Re: [Jython-users] Unicode

SourceForge Headquarters 225 Broadway Suite 1600 San Diego, CA 92101 +1 (858) 422-6466

[dman]
> On Thu, Jan 10, 2002 at 04:16:14PM -0800, Brian Quinlan wrote:
> | Paul Prescod wrote:
>
> | > Is that a problem? If the user specifies an encoding then you could
> | > decode. If they don't, I would suggest to just do a no-op. Under what
> | > circumstances would the current exception be more helpful?
> |
> | Because you are specifically looking for the exception to see if the
> | string can be converted to a Unicode object using the default encoding?
>
> Is it supposed to be an error when trying to convert a unicode object
> to a unicode object?  I don't think so.  I can convert an int to an
> int.
>
> >>> x =  u"\u20ac"
> >>> x = unicode( u"\u20ac" )
> Traceback (innermost last):
>   File "<console>", line 1, in ?
> UnicodeError: ascii decoding error: ordinal not in range(128)
> >>>
>
> (I used assignment so I won't get the error of printing non-ascii
> characters on an ascii display)
>

I start to think that Paul Prescod is right here. In CPython

Python 2.1 (#15, Apr 16 2001, 18:25:49) [MSC 32 bit (Intel)] on win32
Type "copyright", "credits" or "license" for more information.
>>> unicode(u"\xe9")
u'\xe9'
>>>

while

Jython 2.1 on java1.3.0 (JIT: null)
Type "copyright", "credits" or "license" for more information.
>>> unicode(u"\xe9")
Traceback (innermost last):
  File "<console>", line 1, in ?
UnicodeError: ascii decoding error: ordinal not in range(128)
>>>

The question is: it is better to fail when CPython does not fails or not to
fail when
CPython fails and succeed when CPython succeeds. I'm maybe missing something
subtle but I prefer the  latter and so unicode without an encoding should be a
nop.

regards.

▶ _Entries excerpted from a collection_:
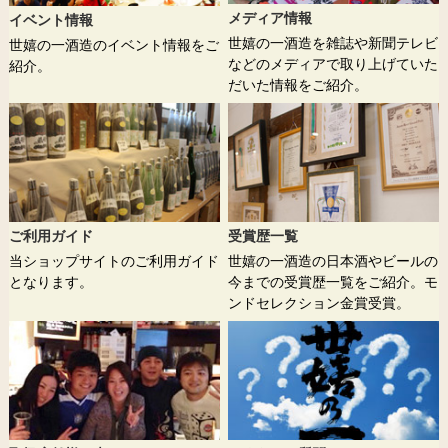
メディア情報
イベント情報
世嬉の一酒造を雑誌や新聞テレビ
世嬉の一酒造のイベント情報をご
などのメディアで取り上げていた
紹介。
だいた情報をご紹介。
ご利用ガイド
受賞歴一覧
当ショップサイトのご利用ガイド
世嬉の一酒造の日本酒やビールの
となります。
今までの受賞歴一覧をご紹介。モ
ンドセレクション金賞受賞。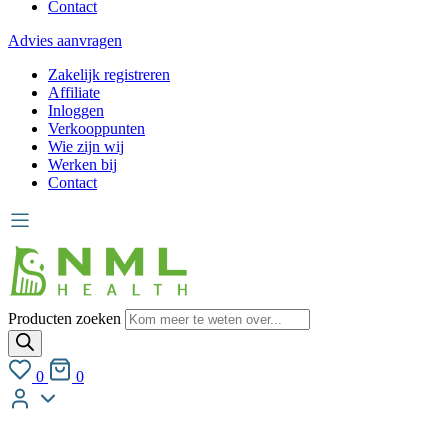
Contact
Advies aanvragen
Zakelijk registreren
Affiliate
Inloggen
Verkooppunten
Wie zijn wij
Werken bij
Contact
Producten zoeken
0
0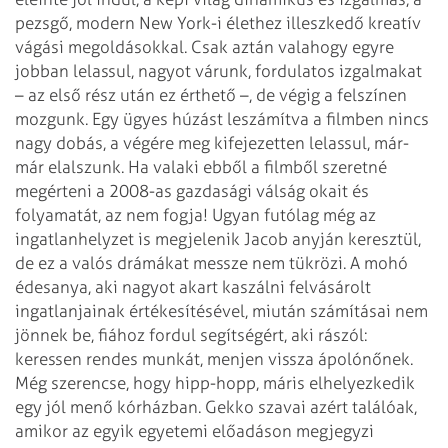
pezsgő, modern New York-i élethez illeszkedő kreatív
vágási megoldásokkal. Csak aztán valahogy egyre
jobban lelassul, nagyot várunk, fordulatos izgalmakat
– az első rész után ez érthető –, de végig a felszínen
mozgunk. Egy ügyes húzást leszámítva a filmben nincs
nagy dobás, a végére meg kifejezetten lelassul, már-
már elalszunk. Ha valaki ebből a filmből szeretné
megérteni a 2008-as gazdasági válság okait és
folyamatát, az nem fogja! Ugyan futólag még az
ingatlanhelyzet is megjelenik Jacob anyján keresztül,
de ez a valós drámákat messze nem tükrözi. A mohó
édesanya, aki nagyot akart kaszálni felvásárolt
ingatlanjainak értékesítésével, miután számításai nem
jönnek be, fiához fordul segítségért, aki rászól:
keressen rendes munkát, menjen vissza ápolónőnek.
Még szerencse, hogy hipp-hopp, máris elhelyezkedik
egy jól menő kórházban.
Gekko szavai azért találóak,
amikor az egyik egyetemi előadáson megjegyzi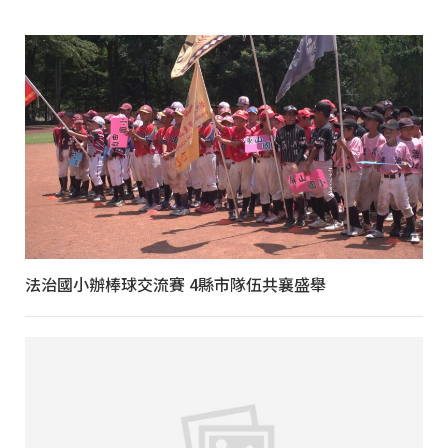
法治國小辦棒球交流賽 4縣市隊伍共襄盛舉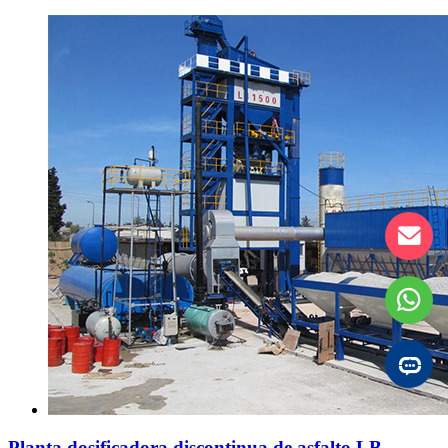
Planta dosificadora discontinua de asfalto LB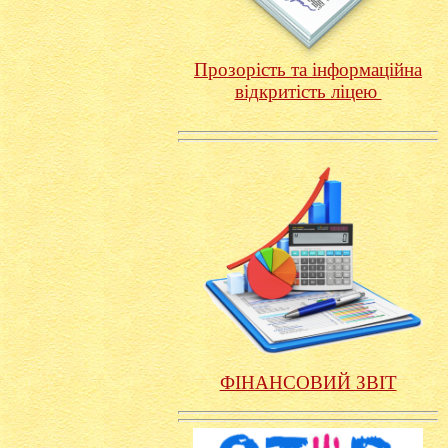
Прозорість та інформаційна
відкритість ліцею
ФІНАНСОВИЙ ЗВІТ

▶ _YOUR TASKS_:
#1 Print the Jython Unicode thread word for word, from "I start to think" down to "java1.3.0 (JIT: null)".
#2 In the Jython Unicode thread, what does CPython return when given unicode(u"\xe9")?
#3 According to the Jython Unicode thread, why did the writer assign the results to x in the example instead of printing them?
The entries have no connection to the thread.

▶ _RESULTS_:
#1
I start to think that Paul Prescod is right here. In CPython

Python 2.1 (#15, Apr 16 2001, 18:25:49) [MSC 32 bit (Intel)] on win32
Type "copyright", "credits" or "license" for more information.
>>> unicode(u"\xe9")
u'\xe9'
>>>

while

Jython 2.1 on java1.3.0 (JIT: null)

#2 It returns u'\xe9'.

#3 The writer used assignment to avoid getting the error that comes from printing non-ASCII characters on an ASCII display. This way the only error shown is the one from the unicode() call itself.